Source texts of formatted documents
━━━━━━━━━━━━━━━━━━━━━━━━━━━━━━
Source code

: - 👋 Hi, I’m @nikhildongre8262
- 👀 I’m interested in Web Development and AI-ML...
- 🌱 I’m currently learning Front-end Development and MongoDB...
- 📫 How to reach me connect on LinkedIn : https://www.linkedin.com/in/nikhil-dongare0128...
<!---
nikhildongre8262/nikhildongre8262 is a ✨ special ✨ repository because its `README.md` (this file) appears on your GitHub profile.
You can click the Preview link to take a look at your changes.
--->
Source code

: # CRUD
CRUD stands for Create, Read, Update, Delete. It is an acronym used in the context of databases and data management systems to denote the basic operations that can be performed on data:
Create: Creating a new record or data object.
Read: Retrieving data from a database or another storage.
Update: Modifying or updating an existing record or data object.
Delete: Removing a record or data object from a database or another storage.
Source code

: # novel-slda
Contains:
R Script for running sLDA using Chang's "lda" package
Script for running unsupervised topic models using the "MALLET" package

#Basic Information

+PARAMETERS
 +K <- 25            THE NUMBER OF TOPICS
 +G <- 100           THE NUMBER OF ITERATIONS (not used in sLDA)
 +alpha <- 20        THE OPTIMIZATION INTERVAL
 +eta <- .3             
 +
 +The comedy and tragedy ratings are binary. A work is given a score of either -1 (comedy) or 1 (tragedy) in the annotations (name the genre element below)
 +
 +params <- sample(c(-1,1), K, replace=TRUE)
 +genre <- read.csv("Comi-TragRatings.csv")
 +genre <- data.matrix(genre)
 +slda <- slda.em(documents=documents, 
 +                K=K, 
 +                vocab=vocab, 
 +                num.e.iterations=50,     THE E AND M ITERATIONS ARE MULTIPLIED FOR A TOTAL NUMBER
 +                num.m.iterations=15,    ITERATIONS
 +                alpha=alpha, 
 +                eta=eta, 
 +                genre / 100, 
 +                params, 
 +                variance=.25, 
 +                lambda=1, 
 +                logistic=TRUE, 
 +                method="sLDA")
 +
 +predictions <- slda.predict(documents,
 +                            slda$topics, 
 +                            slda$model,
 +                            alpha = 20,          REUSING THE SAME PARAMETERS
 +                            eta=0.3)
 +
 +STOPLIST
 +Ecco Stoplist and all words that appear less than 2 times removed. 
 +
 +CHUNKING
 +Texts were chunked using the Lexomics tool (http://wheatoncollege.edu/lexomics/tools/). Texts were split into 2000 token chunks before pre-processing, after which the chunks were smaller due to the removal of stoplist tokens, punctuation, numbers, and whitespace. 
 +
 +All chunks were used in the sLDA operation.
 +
━━━━━━━━━━━━━━━━━━━━━━━━━━━━━━
- _TASK DETAILS_: Copy out every listing above character for character, keeping the original spacing and line breaks.

- _SOLUTION TO THE PROBLEM_:
Source code

: - 👋 Hi, I’m @nikhildongre8262
- 👀 I’m interested in Web Development and AI-ML...
- 🌱 I’m currently learning Front-end Development and MongoDB...
- 📫 How to reach me connect on LinkedIn : https://www.linkedin.com/in/nikhil-dongare0128...
<!---
nikhildongre8262/nikhildongre8262 is a ✨ special ✨ repository because its `README.md` (this file) appears on your GitHub profile.
You can click the Preview link to take a look at your changes.
--->
Source code

: # CRUD
CRUD stands for Create, Read, Update, Delete. It is an acronym used in the context of databases and data management systems to denote the basic operations that can be performed on data:
Create: Creating a new record or data object.
Read: Retrieving data from a database or another storage.
Update: Modifying or updating an existing record or data object.
Delete: Removing a record or data object from a database or another storage.
Source code

: # novel-slda
Contains:
R Script for running sLDA using Chang's "lda" package
Script for running unsupervised topic models using the "MALLET" package

#Basic Information

+PARAMETERS
 +K <- 25            THE NUMBER OF TOPICS
 +G <- 100           THE NUMBER OF ITERATIONS (not used in sLDA)
 +alpha <- 20        THE OPTIMIZATION INTERVAL
 +eta <- .3             
 +
 +The comedy and tragedy ratings are binary. A work is given a score of either -1 (comedy) or 1 (tragedy) in the annotations (name the genre element below)
 +
 +params <- sample(c(-1,1), K, replace=TRUE)
 +genre <- read.csv("Comi-TragRatings.csv")
 +genre <- data.matrix(genre)
 +slda <- slda.em(documents=documents, 
 +                K=K, 
 +                vocab=vocab, 
 +                num.e.iterations=50,     THE E AND M ITERATIONS ARE MULTIPLIED FOR A TOTAL NUMBER
 +                num.m.iterations=15,    ITERATIONS
 +                alpha=alpha, 
 +                eta=eta, 
 +                genre / 100, 
 +                params, 
 +                variance=.25, 
 +                lambda=1, 
 +                logistic=TRUE, 
 +                method="sLDA")
 +
 +predictions <- slda.predict(documents,
 +                            slda$topics, 
 +                            slda$model,
 +                            alpha = 20,          REUSING THE SAME PARAMETERS
 +                            eta=0.3)
 +
 +STOPLIST
 +Ecco Stoplist and all words that appear less than 2 times removed. 
 +
 +CHUNKING
 +Texts were chunked using the Lexomics tool (http://wheatoncollege.edu/lexomics/tools/). Texts were split into 2000 token chunks before pre-processing, after which the chunks were smaller due to the removal of stoplist tokens, punctuation, numbers, and whitespace. 
 +
 +All chunks were used in the sLDA operation.
 +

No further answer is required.